Free ‘Wellness through Art’ Workshop Features Vermont Artist/Activist
How does creative expression contribute to well-being? Can making art make you more resilient? Does creativity have a role in crisis recovery? Explore these questions experientially with Vermont artist and activist Jen Berger in a new free workshop from Covid Support VT.
Participate in COVID Support VT free Wellness Through Art workshop, with Jen Berger October 13, 6-7 p.m.
Berger is the founder and owner of Burlington-based At the Root. During more than 20 years of work in the arts and activism, she has developed a toolbox of different skills that she uses to address social justice issues through the expressive arts. She facilitates workshops around creativity generally and print-making specifically. She also works with people one-on-one to foster their creative process, break through blockages, or incubate specific projects.

Check your understanding =
1/ In the workshop announcement, what Burlington-based business did Jen Berger found?
2/ Rewrite the workshop announcement from "Free ‘Wellness through" through "Covid Support VT.", swapping "resilient" for "stronger" throughout that range.
3/ Carry on the workshop announcement past its last sentence.

Given information =
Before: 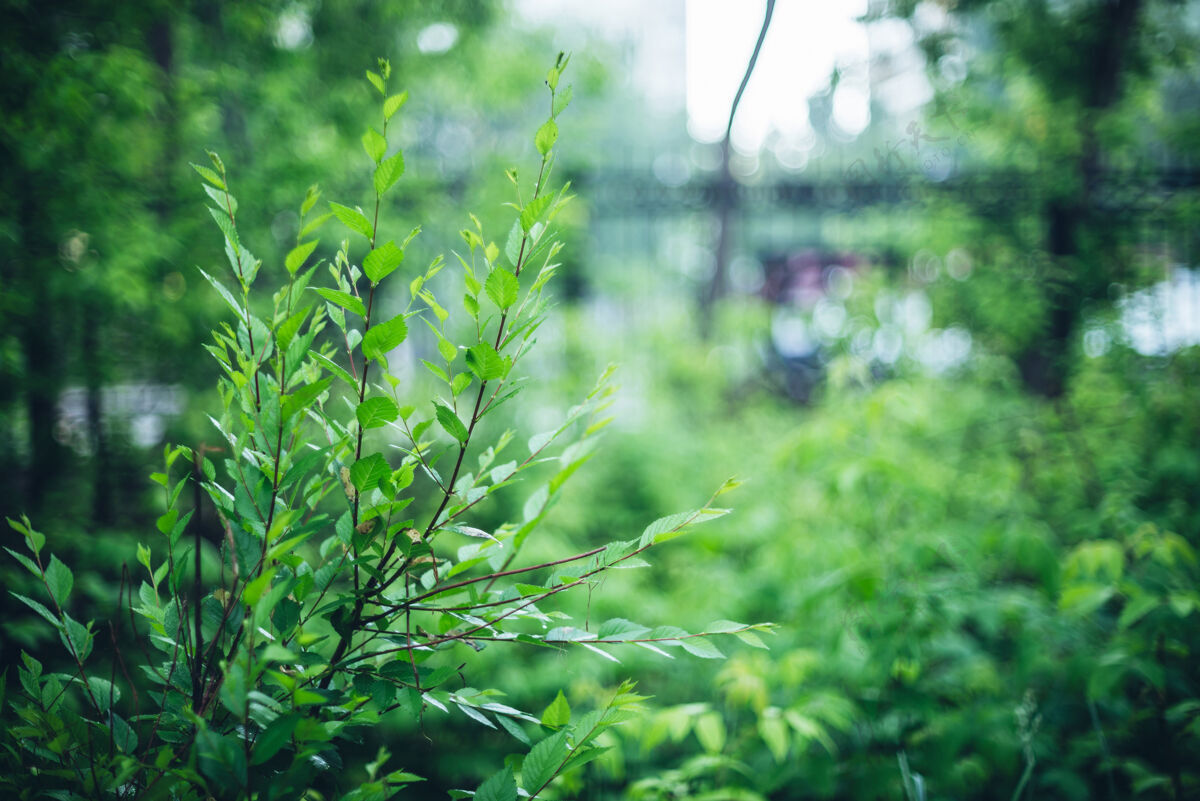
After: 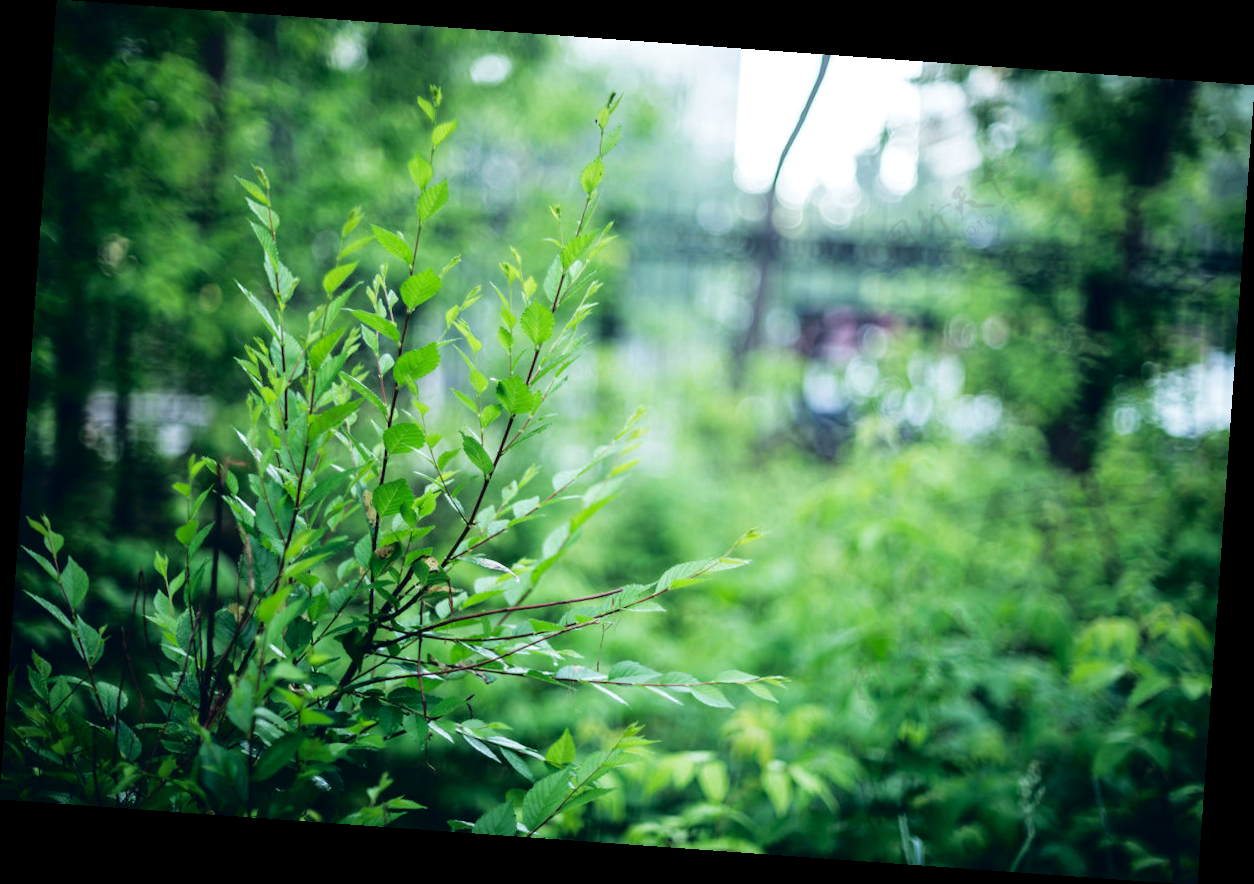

Answers in order =
1/ At the Root

2/
Free ‘Wellness through Art’ Workshop Features Vermont Artist/Activist
How does creative expression contribute to well-being? Can making art make you more stronger? Does creativity have a role in crisis recovery? Explore these questions experientially with Vermont artist and activist Jen Berger in a new free workshop from Covid Support VT.

3/
Guided Creativity Grounded in Mindfulness
In the online workshop Oct. 13, Berger will guide participants in experiential creative expression grounded in mindfulness. Using prompts to inspire creativity, she hopes to demystify “art” for people who may not feel like “artists” and help people understand that creativity is accessible to all. She encourages participants to let go of their preconceptions about what art is, or whether they’re “good” at it. She would also like people to release any attachment to the end result of their expression. This will allow the creative process to unfold naturally.
“For many people, ‘making art’ can seem like something unattainable or really hard,” she says. “But you really don’t need a lot of materials or a lot of experience to tap into that creative spirit.”
No prior experience or special materials are needed for the workshop. Having the right kind of paper or the right kind of paints is less important than showing up and being present to the process, Berger says. “I would say come equipped with anything you want to make art with,” she says. “It doesn’t have to be traditional art supplies. It can be a pile of spoons, or a pile of leaves.”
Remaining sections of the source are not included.